We were recently approached by a client with an interesting job – they wanted us to create a solution for Persistent Staging Area for them, and the requirements were quite broad. They had an MS SQL Server as their RDBMS and the loading tool was SSIS, just to stay in Microsoft field. Their described persisted staging table pattern very much reminded me of SCD Type 2, i.e. all the history for a record should stay in one table with the load timestamp and current flag and SSIS package execution details should be stored for maintenance. As per usual, the budget was tight, so was the timeframe.
After a bit of thinking about the requirements and realised that we had some of them implemented already. Our Data Vault engine ODE is capable of loading data into SCD2 tables based on the source and target metadata stored in config, and all loads were logged with any errors captured. It was still a challenge to make ODE execute SSIS packages, however, and the CDC functionality was missing.
Long story short, we tackled those challenges and ODE version 5 has now been released with these features on board; it is available for free download. Once ODE is installed on PSA server, adding a new database to persistent staging takes about an hour (well, aside from the initial data load which could take a lot of time if it’s a big database).
On this project, ODE persistent stage layer was a single data source for the Data Vault we were developing. It was located on the dedicated server, all the data sources the organisation had were replicated there. While Data Vault was still incrementally developing, insights analysis and data profiling could have started off PSA. Also, it meant that we started collecting source database history in one centralised repository before the DW was built.
Quite quickly we caught up with the Data Vault structure. Once we touched the business area, all the related data source tables landed into the DV in the ensemble structure. On our previous projects, Raw Vault satellites had the same field set as the original source table. Having one more persisted layer in the architecture made our Data Vault more flexible. Attributes could be landed directly to the Business satellites grouped in a logical way, e.g. split Customer Name and Address details from the source supertable into different satellites. Those fields which didn’t make sense in the context of the business area we were working on could be omitted and added later when needed.
Once a set of attributes is added to the Vault, all record changes are captured in both PSA and DV satellites. It may look like overkill, and it is, but it’s not actually too dramatic. Attributes are grouped into the Data Vault satellites by the change rate as well as other grouping criteria. So, for a slowly changing group of attributes, there is no excessive history collection happening. E.g. there is no extra history record created for the Customer Name satellite when a customer has changed their location, only the Customer Address record is created. Therefore, it takes less space on disk than a PSA table.
The obvious downside of having the PSA as a layer in the architecture is sequenced data load. DV load could not start until all the changes from all the data sources are collected by the PSA, otherwise the dataset won’t be complete. In our previous DV implementations without a PSA, business calculations could start as soon as all the raw data it depended on is loaded, in parallel with other raw loads. This made DV loads very efficient and minimised the overall DV load time. However, this is probably also a limitation of our implementation and it potentially could be resolved in future. For example, we had just one PSA and one DV daily load, while a set of small loads could help with parallelism.
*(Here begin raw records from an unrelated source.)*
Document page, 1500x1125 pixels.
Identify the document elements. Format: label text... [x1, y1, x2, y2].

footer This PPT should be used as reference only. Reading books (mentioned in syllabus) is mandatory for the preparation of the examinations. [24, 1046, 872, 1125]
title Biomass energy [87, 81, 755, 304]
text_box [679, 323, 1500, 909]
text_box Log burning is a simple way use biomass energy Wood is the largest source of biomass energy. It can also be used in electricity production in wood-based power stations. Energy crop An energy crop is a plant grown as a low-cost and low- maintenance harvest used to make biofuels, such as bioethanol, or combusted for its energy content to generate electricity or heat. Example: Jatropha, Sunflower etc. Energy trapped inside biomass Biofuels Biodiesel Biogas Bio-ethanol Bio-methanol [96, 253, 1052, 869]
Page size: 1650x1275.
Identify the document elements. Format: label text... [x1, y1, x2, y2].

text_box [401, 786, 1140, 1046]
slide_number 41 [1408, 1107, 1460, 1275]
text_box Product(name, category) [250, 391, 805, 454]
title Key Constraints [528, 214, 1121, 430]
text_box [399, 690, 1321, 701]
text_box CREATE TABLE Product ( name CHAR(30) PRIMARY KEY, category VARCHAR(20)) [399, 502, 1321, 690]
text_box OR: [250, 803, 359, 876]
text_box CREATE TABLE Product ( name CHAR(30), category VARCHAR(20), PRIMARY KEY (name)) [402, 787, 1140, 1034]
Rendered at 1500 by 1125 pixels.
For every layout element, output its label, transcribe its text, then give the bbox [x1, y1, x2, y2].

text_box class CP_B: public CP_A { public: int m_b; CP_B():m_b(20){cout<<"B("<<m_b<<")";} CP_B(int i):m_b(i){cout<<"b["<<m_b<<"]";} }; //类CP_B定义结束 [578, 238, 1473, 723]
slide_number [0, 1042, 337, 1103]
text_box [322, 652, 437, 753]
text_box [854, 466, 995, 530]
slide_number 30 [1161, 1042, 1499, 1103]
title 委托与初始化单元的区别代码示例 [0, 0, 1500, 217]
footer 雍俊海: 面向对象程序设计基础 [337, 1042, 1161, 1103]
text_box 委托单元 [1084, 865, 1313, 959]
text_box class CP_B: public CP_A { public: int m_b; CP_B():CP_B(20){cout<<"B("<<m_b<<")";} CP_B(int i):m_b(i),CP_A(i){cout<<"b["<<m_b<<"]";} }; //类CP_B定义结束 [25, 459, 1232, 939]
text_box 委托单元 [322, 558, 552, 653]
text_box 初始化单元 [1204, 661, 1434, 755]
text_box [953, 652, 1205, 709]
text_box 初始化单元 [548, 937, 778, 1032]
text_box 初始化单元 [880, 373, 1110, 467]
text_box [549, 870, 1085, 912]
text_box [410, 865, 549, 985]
An extra layer of raw data with no integration could introduce a bad practice of implementing “quick” reports off PSA, which contain their own integration and business rules. Luckily, we have realised this threat early and discouraged staff from doing this. However, we had had some interest from analysts, they have connected R code to PSA to get the data. The consequence of it could be a discrepancy between the analysts’ insights and the reports produced off DV.